Толпы страждущих хотят разобраться в потемках своей души, получить ответ или просто найти, пускай за деньги, близкого человека, того, кто с более-менее умным видом сможет выслушать. Все эти люди надеются на облегчение. Они верят, как верят неизлечимо больные во всевозможные знахарские мази, настои на коровьем помете или чему-нибудь в этом же роде. Они находятся в ожидании чуда, в ожидании перемен. Это связано с самым дорогим в жизни, что зовется надеждой, чувством, без которого невозможно существовать. Поэтому судить здесь никого не приходится – ни «доктора», ни пациента, ни исповедующегося, ни исповедника, отпускающего грехи. У них уже давным-давно, испокон веков, сложились свои отношения, и никто в мире не способен нарушить этот союз.

Но как же тяжело быть одновременно и тем и другим в одном лице. Исповедоваться самому себе дело довольно тяжелое. Срабатывает защитный механизм, который может позволить тебе дойти только до определенной пограничной точки, а далее – табу. Этот механизм не дает тебе возможности идти до самого конца. Он как бы путает твои мысли, размывая их исподволь, незаметно.

Ты пытаешься пробраться сквозь эту вязкость, но все твои усилия безуспешны. Немного легче это делать бессонными ночами, уставившись в темноту комнаты и слушая монотонное тиканье часов. И если повезет, то вдруг пойдет дождь, и ты услышишь его дробь по стеклу и жести подоконника. Я бы назвал это благоприятным условием для прорыва сквозь вязкое желе защитного механизма, но оно не особенно увеличивает коэффициент приближения к самому себе. Ты, так или иначе, остаешься где-то на полпути к истине. Приходится довольствоваться только догадками относительно степени вины. И никакие попытки поиска мотивов, поиска справедливости не решают основной проблемы твоей виновности, и неважно, в чем она заключается. Главное, она существует в твоем сознании, иначе ты бы не пытался так настойчиво прорываться сквозь эту топкую ложь.

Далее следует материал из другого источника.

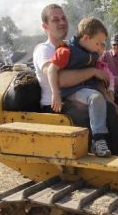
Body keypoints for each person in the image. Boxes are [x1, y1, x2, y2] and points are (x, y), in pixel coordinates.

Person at [33, 4, 118, 155]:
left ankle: (117, 153)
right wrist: (92, 72)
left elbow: (98, 73)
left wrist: (108, 93)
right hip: (56, 104)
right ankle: (110, 153)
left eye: (64, 18)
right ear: (45, 26)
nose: (61, 22)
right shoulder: (44, 49)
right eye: (55, 19)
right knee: (99, 111)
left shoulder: (76, 48)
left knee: (111, 106)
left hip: (75, 97)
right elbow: (60, 79)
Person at [48, 17, 113, 157]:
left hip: (84, 88)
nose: (99, 47)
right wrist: (55, 93)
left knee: (105, 102)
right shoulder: (66, 51)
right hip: (70, 91)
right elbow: (51, 70)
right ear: (86, 38)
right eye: (98, 43)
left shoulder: (90, 52)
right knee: (95, 98)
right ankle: (98, 140)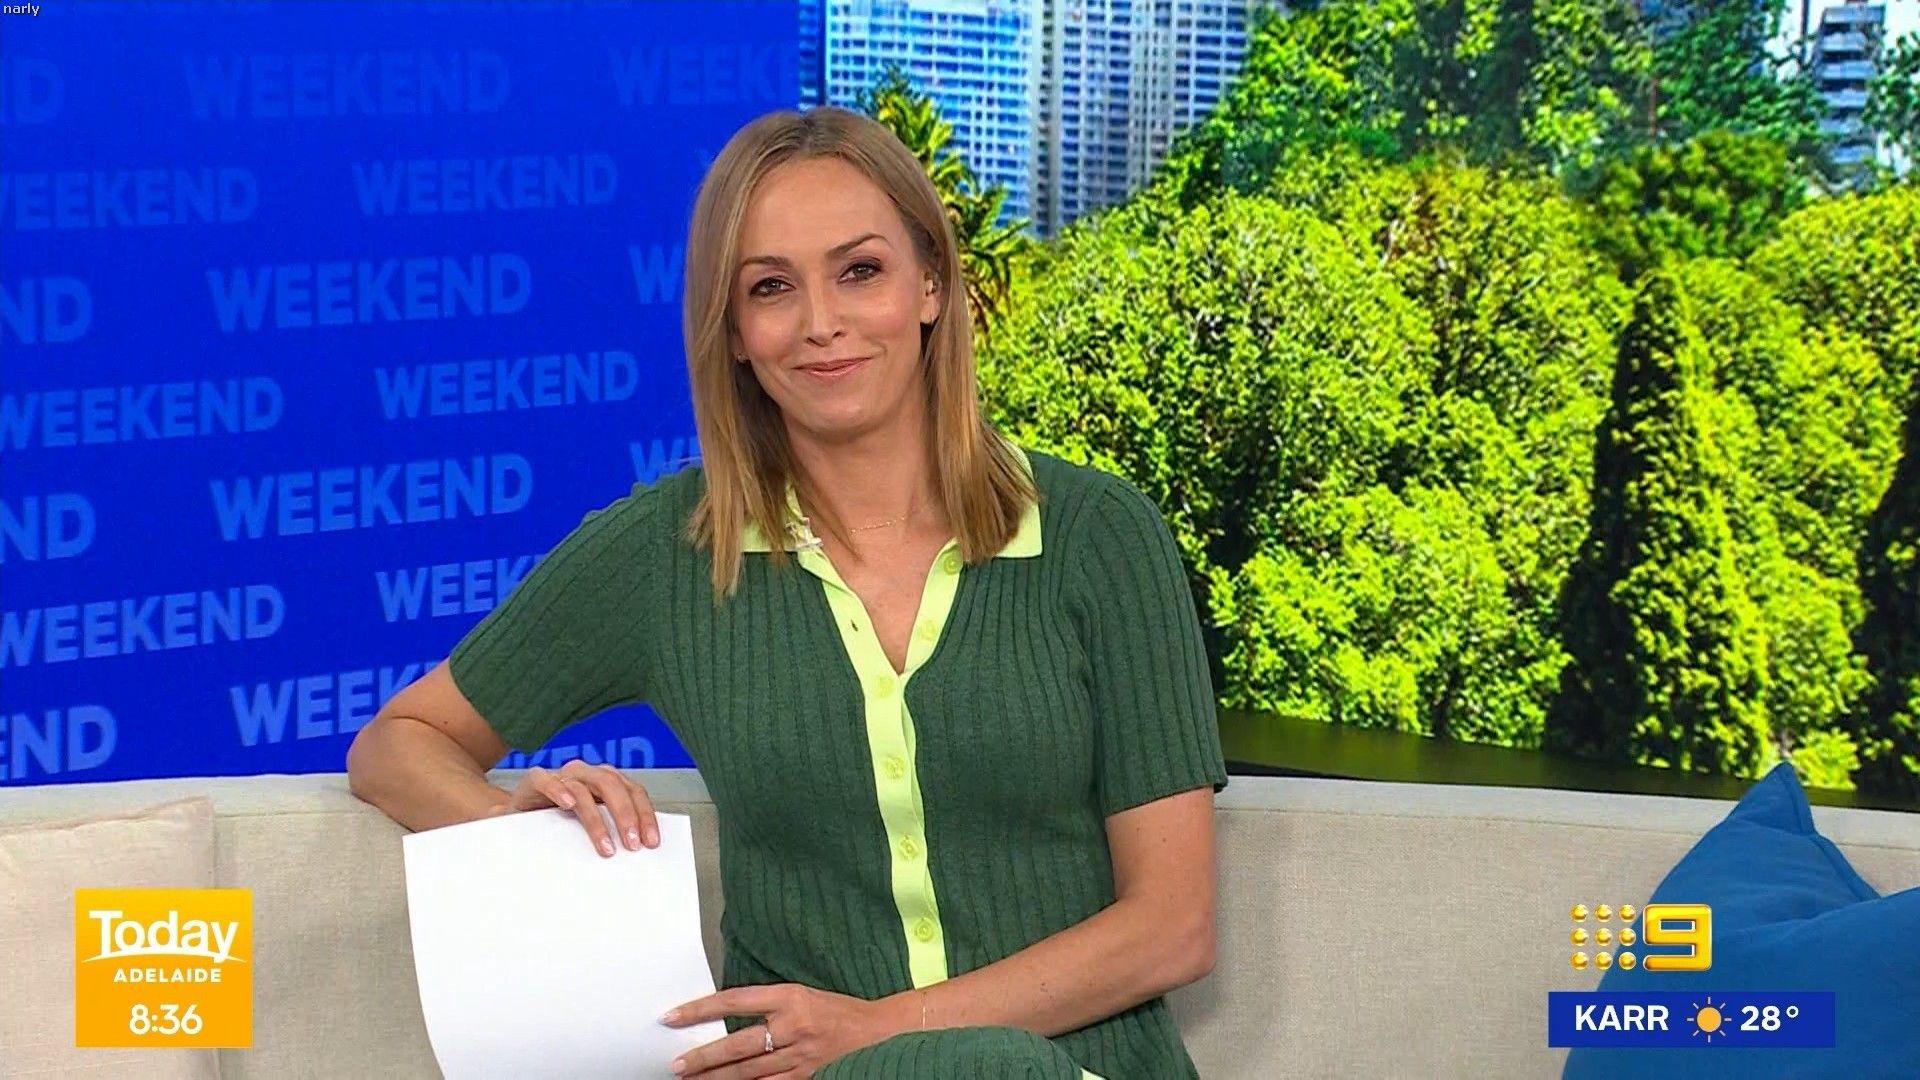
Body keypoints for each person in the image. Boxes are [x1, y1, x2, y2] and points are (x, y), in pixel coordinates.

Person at [346, 105, 1229, 1079]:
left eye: (861, 271)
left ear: (931, 284)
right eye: (771, 287)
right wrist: (517, 827)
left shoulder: (1099, 535)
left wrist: (879, 1030)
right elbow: (397, 743)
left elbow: (1173, 927)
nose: (820, 323)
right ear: (732, 331)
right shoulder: (671, 553)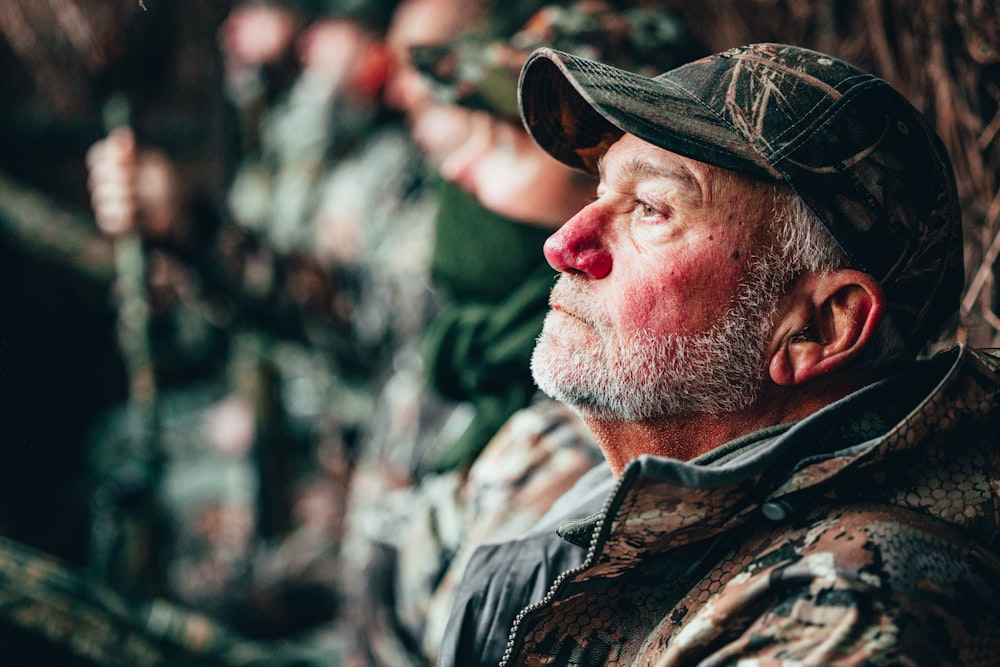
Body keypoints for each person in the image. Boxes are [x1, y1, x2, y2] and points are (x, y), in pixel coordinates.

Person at [439, 42, 1000, 666]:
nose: (564, 245)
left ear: (819, 328)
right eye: (598, 192)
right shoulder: (626, 504)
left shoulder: (849, 612)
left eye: (651, 210)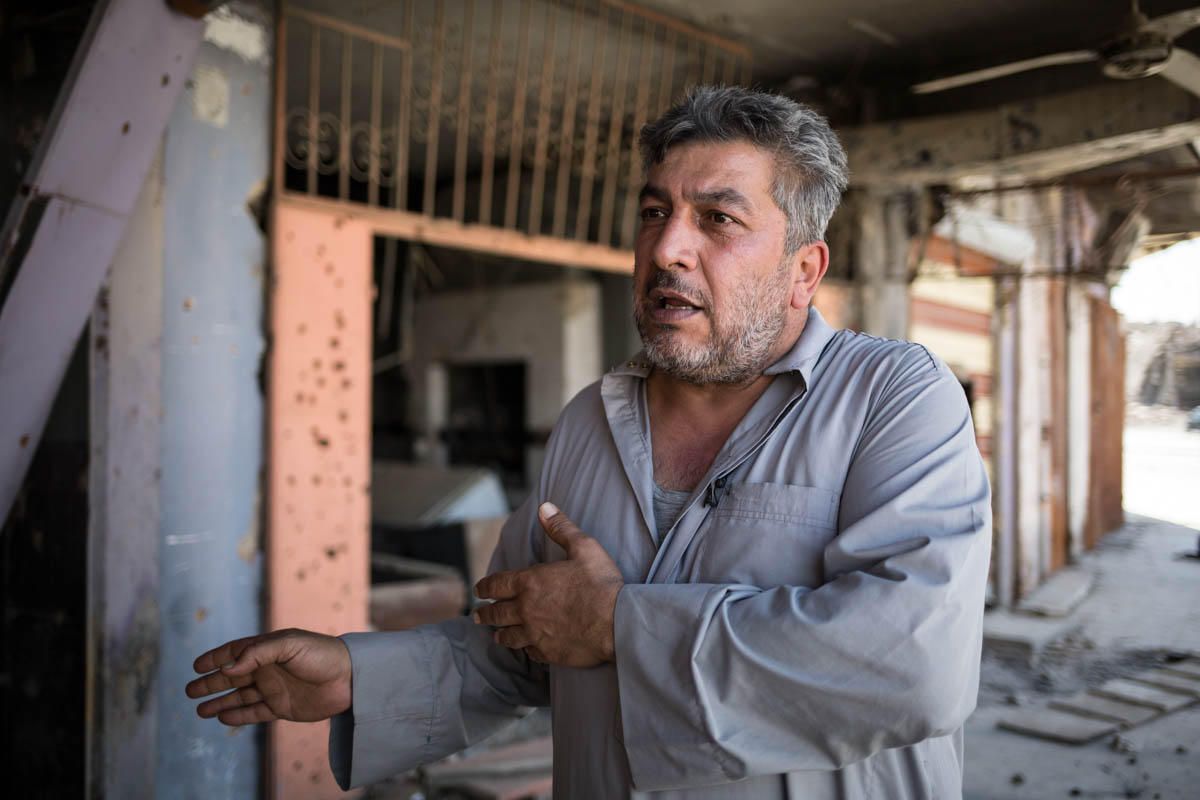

Или, говоря чуть мягче, полуправду.

Я часто занимаюсь этим, слушая за окном дождь и вглядываясь в почти невидимый потолок, надеясь разглядеть узор на розетке. В детстве я точно так же смотрел на оранжевый абажур с бахромой, еле различимый в полутьме комнаты. Думал о маме, бабушке, об отце, которого никогда не видел. Кроме жалости к самому себе я не испытывал ничего. Теперь мамы не стало.

Она умерла, видимо, во сне ночью. Об этом я узнал от сиделки Гали. Галя позвонила мне утром и без всякого смягчающего предисловия просто сообщила: «Вы знаете, а ваша мама умерла». В ее интонации не было ни грусти, ни сожаления. Интонация была абсолютно бесцветна, как прогноз погоды. Я положил трубку и вдруг с ужасом спросил себя: что ты чувствуешь? С ужасом, потому что я не чувствовал ничего. Абсолютно ничего. Почему я ничего не почувствовал? Я задаю этот вопрос и теперь.

Я осознаю, что это страшно, когда ты ничего не чувствуешь. Хотя в глубине души знаешь причину. И причина эта неожиданно проста. Ты ничего не чувствуешь потому, что ты мертв и умер гораздо раньше, чем твоя мать. Естественно, ты ничего не чувствуешь, как при анестезии не ощущаешь боль. О ней можно только догадываться. Наверное, это и есть идеальное состояние умершего. Отсутствие эмоций и только память о них и осознание их присутствия, но внутри – непривычный покой. И душа твоя совсем не мечется в поисках нового тела, а сидит себе где-то рядом в ожидании, когда ты успокоишься окончательно и она сможет стать ближе к тебе, чем была при твоей жизни.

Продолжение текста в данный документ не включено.